5. It is my understanding that your hubby has to find a slot where this place is that you think will have the adequate medical services available in CONUS. Your hubby's chain of command will know how he is to start the process to request a compassionate reassignment. It is a function of S-1, Military Personnel. Normally, not in all cases, but from what I have seen, it is not automatic. The NCO's/soldiers on here and FRG Leaders and other family members can answer you better based on their personal experiences.
6. In ACS we are very empathetic but we are a Commander's program. Your best bet would be to work very, very closely with the EFMP Department at the Medical Treatment Facility on your request, and whatever your hubby finds out at work! There are forms to complete.
7. There is an organization that supports military EFMP families 100% and they are hooked up on many forts and bases. They are called STOMP. Google them and find some points of contact for you - they will offer you support as you go through this process.

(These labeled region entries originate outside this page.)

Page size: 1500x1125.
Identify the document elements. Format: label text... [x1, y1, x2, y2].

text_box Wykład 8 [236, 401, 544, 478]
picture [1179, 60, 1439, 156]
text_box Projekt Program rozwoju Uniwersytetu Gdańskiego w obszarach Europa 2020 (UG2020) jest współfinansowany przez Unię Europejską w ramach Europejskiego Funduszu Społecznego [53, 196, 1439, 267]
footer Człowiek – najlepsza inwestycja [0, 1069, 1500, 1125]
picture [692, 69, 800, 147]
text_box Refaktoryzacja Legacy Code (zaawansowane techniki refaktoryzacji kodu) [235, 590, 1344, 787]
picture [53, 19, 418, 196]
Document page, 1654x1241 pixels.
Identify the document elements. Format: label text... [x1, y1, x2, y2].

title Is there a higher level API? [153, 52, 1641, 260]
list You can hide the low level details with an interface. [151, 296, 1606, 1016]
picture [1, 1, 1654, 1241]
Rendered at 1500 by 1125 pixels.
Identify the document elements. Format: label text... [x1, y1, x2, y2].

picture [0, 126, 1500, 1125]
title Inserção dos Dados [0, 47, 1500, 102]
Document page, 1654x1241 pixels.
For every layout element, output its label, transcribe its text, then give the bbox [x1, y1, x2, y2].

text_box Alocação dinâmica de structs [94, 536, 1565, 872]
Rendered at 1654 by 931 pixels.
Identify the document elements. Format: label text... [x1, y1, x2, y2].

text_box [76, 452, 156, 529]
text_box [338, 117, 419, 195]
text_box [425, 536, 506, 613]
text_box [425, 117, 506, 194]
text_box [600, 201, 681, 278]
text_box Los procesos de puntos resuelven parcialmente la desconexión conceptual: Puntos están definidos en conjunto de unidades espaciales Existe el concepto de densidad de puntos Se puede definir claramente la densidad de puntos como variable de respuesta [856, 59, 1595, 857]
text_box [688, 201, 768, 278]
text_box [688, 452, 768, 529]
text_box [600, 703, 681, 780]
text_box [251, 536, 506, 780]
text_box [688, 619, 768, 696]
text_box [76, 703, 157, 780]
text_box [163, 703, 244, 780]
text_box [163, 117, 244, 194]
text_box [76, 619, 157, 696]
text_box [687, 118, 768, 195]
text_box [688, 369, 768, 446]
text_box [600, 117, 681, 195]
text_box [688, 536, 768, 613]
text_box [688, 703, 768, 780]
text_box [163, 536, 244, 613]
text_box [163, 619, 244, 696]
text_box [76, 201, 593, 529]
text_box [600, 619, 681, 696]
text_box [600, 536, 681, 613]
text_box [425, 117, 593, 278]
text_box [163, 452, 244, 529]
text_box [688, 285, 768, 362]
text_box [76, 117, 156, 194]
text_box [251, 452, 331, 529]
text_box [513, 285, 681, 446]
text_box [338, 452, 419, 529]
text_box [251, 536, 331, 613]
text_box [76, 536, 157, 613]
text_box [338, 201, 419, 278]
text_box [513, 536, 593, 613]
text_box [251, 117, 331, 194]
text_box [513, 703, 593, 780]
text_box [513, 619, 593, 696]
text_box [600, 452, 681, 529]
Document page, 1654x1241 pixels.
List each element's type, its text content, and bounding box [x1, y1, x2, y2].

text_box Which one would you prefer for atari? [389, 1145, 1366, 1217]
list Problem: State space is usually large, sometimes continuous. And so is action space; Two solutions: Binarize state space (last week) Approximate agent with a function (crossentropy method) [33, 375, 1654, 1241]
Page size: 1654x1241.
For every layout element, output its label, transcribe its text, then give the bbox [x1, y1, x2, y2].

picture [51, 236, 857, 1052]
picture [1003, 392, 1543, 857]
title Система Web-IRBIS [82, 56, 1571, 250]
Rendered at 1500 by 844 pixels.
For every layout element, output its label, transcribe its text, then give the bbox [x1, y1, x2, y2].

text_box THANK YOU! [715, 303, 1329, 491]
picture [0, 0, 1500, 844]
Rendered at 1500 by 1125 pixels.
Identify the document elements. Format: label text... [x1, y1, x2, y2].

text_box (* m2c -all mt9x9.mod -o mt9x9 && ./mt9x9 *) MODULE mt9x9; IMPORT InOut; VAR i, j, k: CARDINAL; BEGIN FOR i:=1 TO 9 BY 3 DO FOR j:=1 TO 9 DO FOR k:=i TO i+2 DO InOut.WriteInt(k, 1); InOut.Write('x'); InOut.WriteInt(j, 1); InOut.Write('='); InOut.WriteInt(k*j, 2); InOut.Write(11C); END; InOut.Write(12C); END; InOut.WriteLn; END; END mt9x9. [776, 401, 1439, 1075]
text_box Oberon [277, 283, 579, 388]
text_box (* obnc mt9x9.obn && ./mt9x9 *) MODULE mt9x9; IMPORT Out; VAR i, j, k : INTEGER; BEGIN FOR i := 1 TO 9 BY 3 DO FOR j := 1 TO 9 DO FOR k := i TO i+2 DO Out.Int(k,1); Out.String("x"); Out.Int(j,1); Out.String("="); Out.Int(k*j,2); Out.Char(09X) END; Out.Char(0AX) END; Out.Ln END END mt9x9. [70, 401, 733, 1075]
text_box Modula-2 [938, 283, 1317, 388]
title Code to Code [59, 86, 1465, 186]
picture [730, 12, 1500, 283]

I, and all ACS folks are just happy that the Army is now hiring more people to help our EFMP families. Best wishes to you always!
GS Girl...
Thank you very much for all your feedback and help on my matter at hand!!! I REALLY appreciate your time and concern! It's not everyday that you come across people who are willing to help and be patient!!

I got in contact with our EFMP contact lady this morning! All she's waiting for our EFMP application (which is on it's way)!! I hope it get's approved and our little girl gets the professional help and treatment that she needs!!!